Hard Knock Radio

Homeland Security or State Violence? ICE, Empire, and Unaccountable Power

Guest host Kalonji Changa leads a powerful and urgent edition of Hard Knock Radio, examining the killing of Renee Nicole Good and the broader systems of state violence, media distortion, and unaccountable power that shape immigration enforcement in the United States.

In the first half of the show, Kalonji speaks with Emmy Award–winning journalist Georgia Fort, founder and independent reporter whose work focuses on social justice, media equity, and narrative accountability. Fort provides critical reporting and context on the January 7 killing of Renee Nicole Good, a 37-year-old widow and mother who was shot and killed by an ICE agent in Minneapolis while serving as a legal observer monitoring ICE operations.

Homeland Security Secretary Kristi Noem has publicly defended the agent, claiming Ms. Good attempted to use her vehicle as a weapon. However, state and local officials—including Minneapolis Mayor Jacob Frey—have disputed that account, with Frey calling the use of deadly force reckless and unjustified. Independent video footage contradicts early mainstream media framing, showing the agent firing into Ms. Good’s vehicle while not in imminent danger. Fort breaks down how media narratives were shaped in real time, whose voices were amplified or silenced, and what the video evidence reveals.

In the second half of the program, Kalonji is joined by Nana Gyamfi, human rights and criminal defense attorney, Executive Director of the Black Alliance for Just Immigration (BAJI)—the nation’s largest Black-led immigrant justice organization—professor of Pan African Studies at Cal State LA, radio host, and President of the National Conference of Black Lawyers.

Drawing on more than three decades of movement and legal experience, Gyamfi situates the killing of Renee Nicole Good within a broader legal and political framework, challenging the notion that ICE operates differently from other U.S. law enforcement agencies. She interrogates ICE as an institution wielding expansive power with limited accountability, and exposes how routine contact with police—often for non-criminal matters—can place individuals on a direct path toward detention and deportation.

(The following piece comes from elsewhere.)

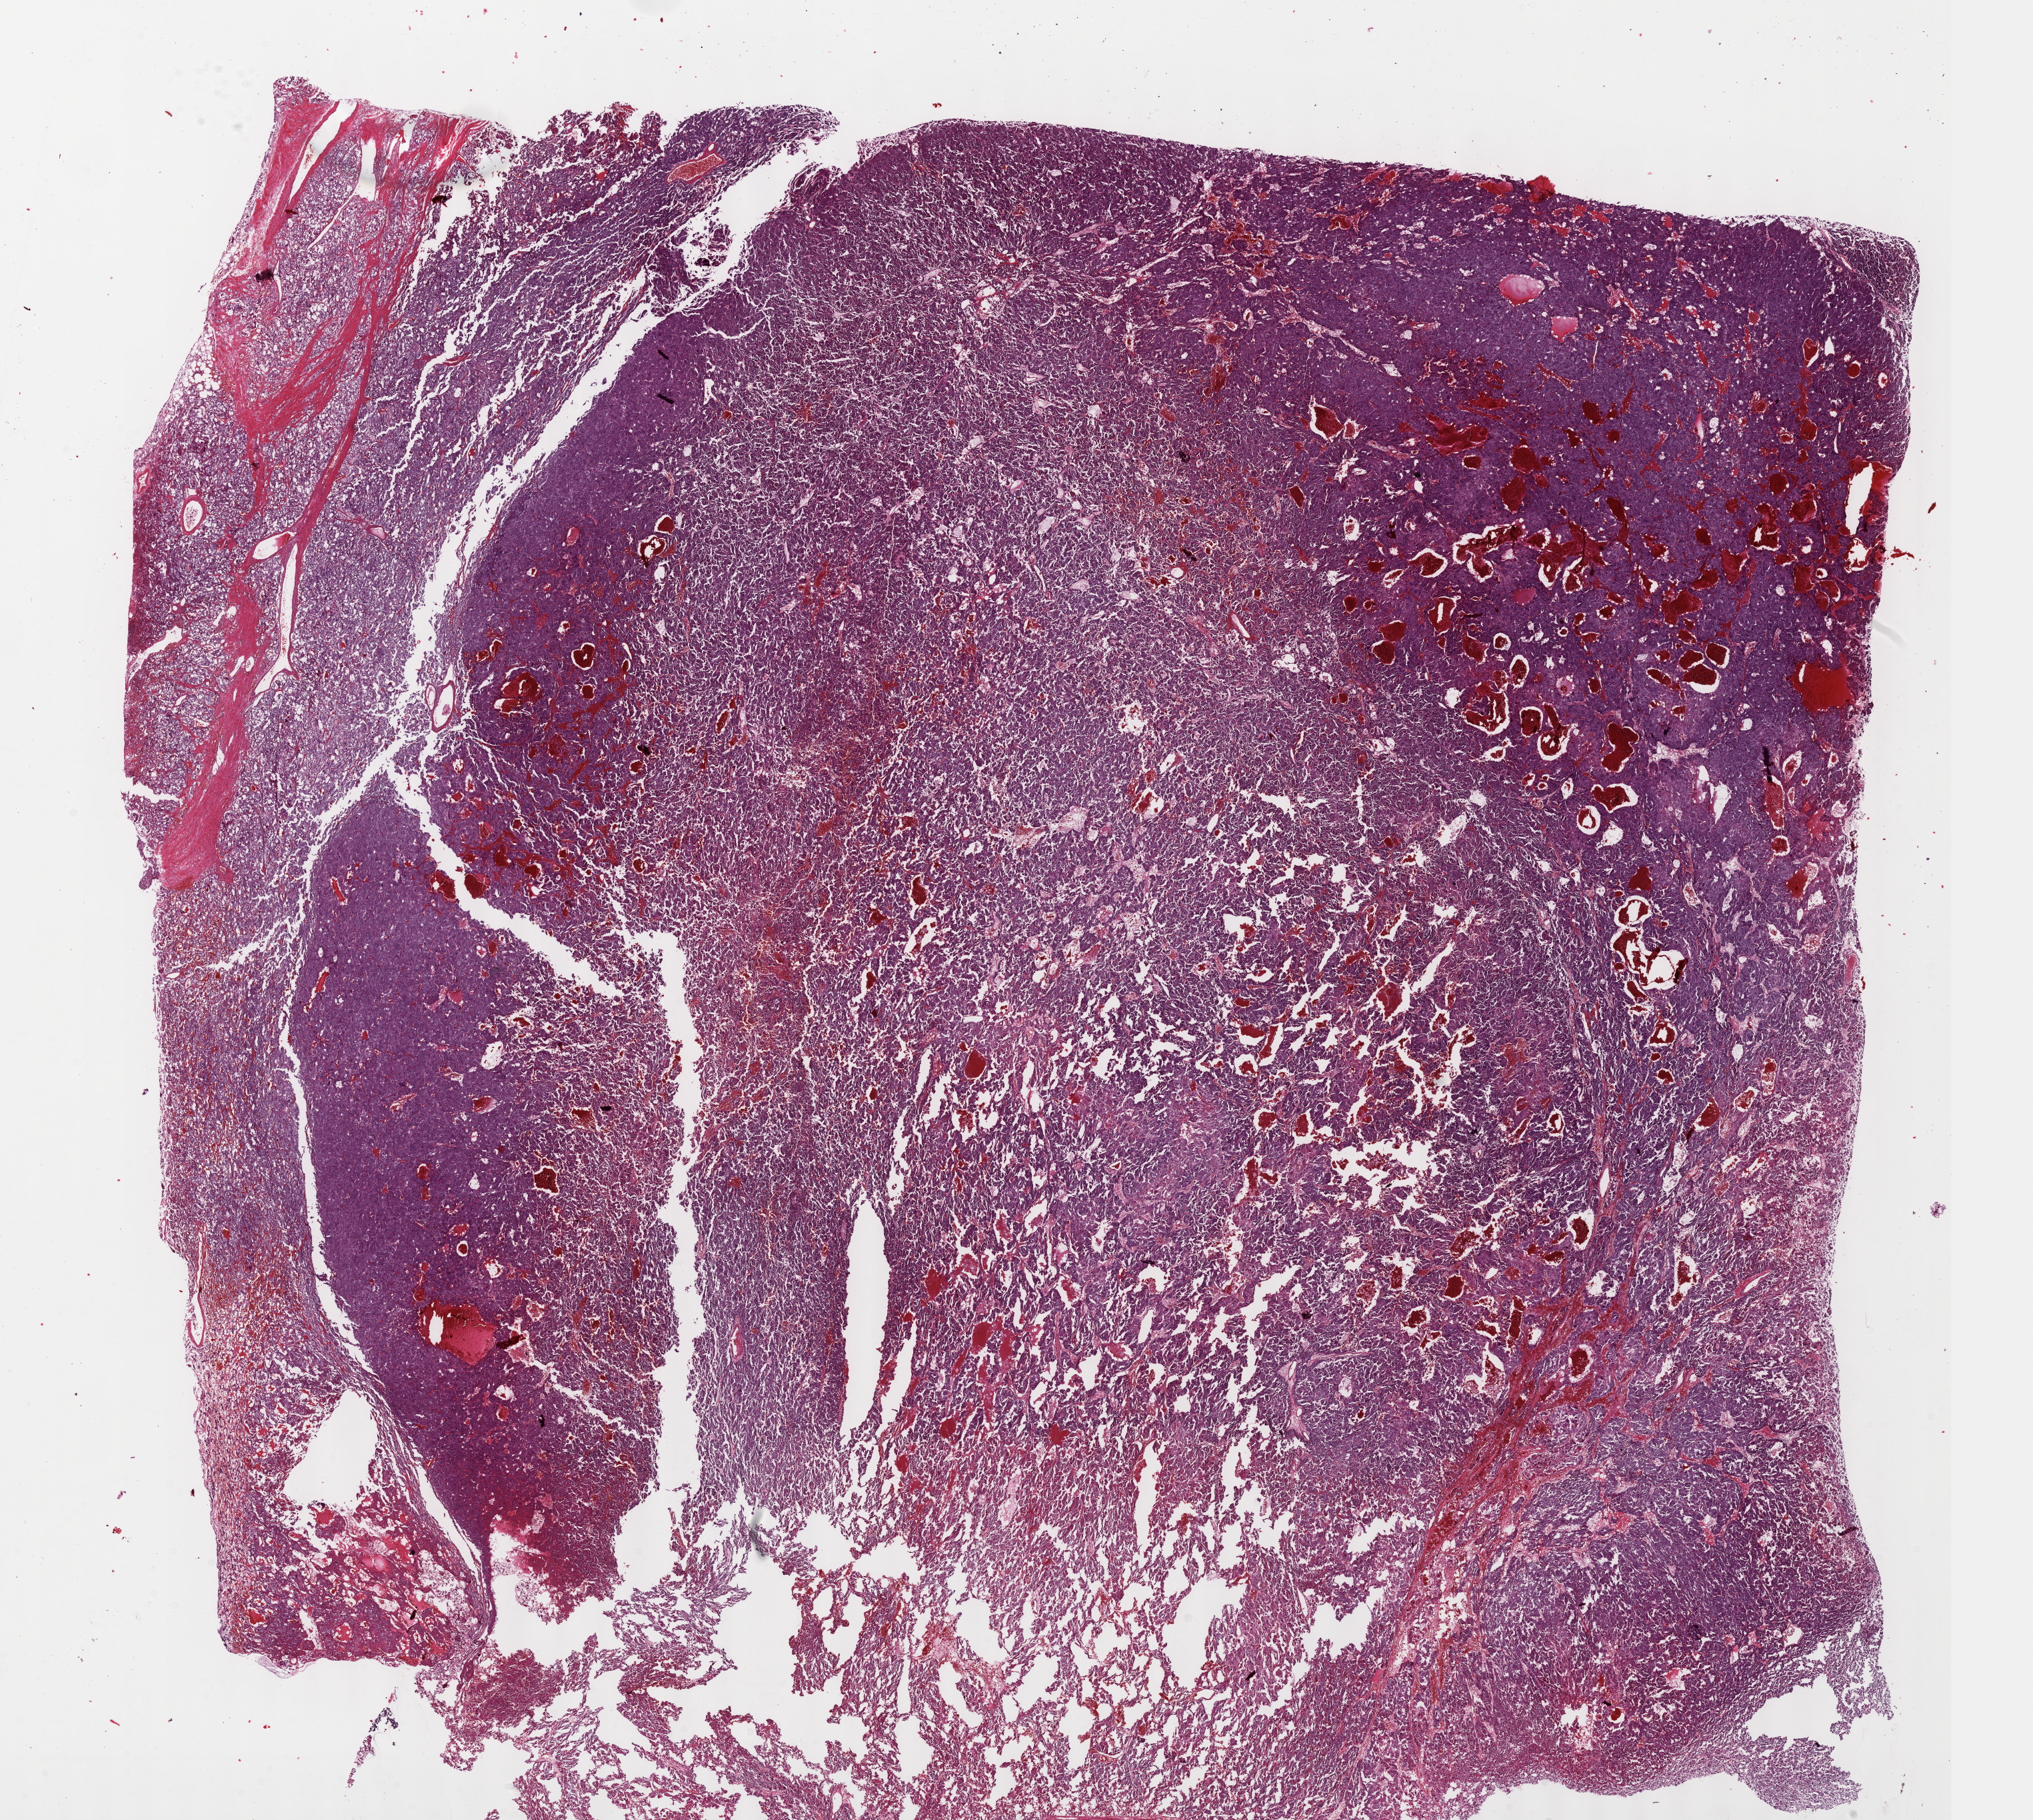
Digitized H&E-stained tissue section (whole slide) — shown as a low-resolution overview of the whole scanned area (about 24.6 x 22.1 mm, slide scanned at 40x), FFPE section, primary tumour sample from the adrenal gland. Male, age 41 years at initial diagnosis.
* diagnosis: Pheochromocytoma, NOS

The conversation examines systemic issues including ICE detentions carried out without due process, family separation, and the racialized impact of immigration enforcement. While Black immigrants make up approximately 8 percent of the U.S. immigrant population, they account for nearly 20 percent of those facing deportation. Gyamfi emphasizes that these harms are not limited to one administration, but are embedded in long-standing U.S. immigration policy that treats deportation as a civil—not criminal—process, allowing the state to detain and remove people without the protections afforded in the criminal legal system.

Gyamfi further explains how immigration enforcement disproportionately targets Black immigrants—particularly African and Caribbean nationals—as well as Black Americans and Latinx communities, while largely avoiding aggressive operations in cities with sizable European immigrant populations. She notes the lack of media scrutiny or visible ICE crackdowns in places like Sacramento, California, and other regions with historically significant Ukrainian communities, underscoring how immigration enforcement is selective, racially skewed, and fundamentally unjust, despite being framed as neutral or universally applied.

She points to the federal indictment of Congresswoman LaMonica McIver (D–NJ) in June 2025, who was charged with interfering with federal officers during an oversight visit to a Newark immigration detention facility. The incident occurred amid heightened tensions as Newark Mayor Ras Baraka was being arrested. While the Department of Justice claims McIver “forcibly” impeded officers during the chaotic May 2025 encounter, McIver maintains that the charges are politically motivated retaliation for her advocacy and oversight work.

Gyamfi examines how anti-Blackness manifests behind the walls of ICE detention facilities, which she characterizes as sites of torture due to their lack of meaningful oversight and accountability. She emphasizes that Black detainees—including U.S. citizens—are routinely denied adequate medical care, with some dying in custody as a result. She cites the case of Rodney Taylor, a Liberian-born man who is a double amputee and missing three fingers on one hand, whose health has severely deteriorated since being detained by ICE at Georgia’s Stewart Immigration Detention Center.

Ultimately, Gyamfi situates immigration enforcement within broader systems of capitalism, white supremacy, and empire, arguing that fear-based political rhetoric and dehumanizing narratives are deliberately deployed to justify extraction, dispossession, and state violence.

This episode challenges listeners to look beyond official statements and media spin, and to confront the deadly realities of domestic enforcement policies that continue to cost lives.

Hard Knock Radio is a drive-time Hip-Hop talk show on KPFA (94.1fm @ 4-5 pm Monday-Friday), a community radio station without corporate underwriting, hosted by Davey D and Anita Johnson.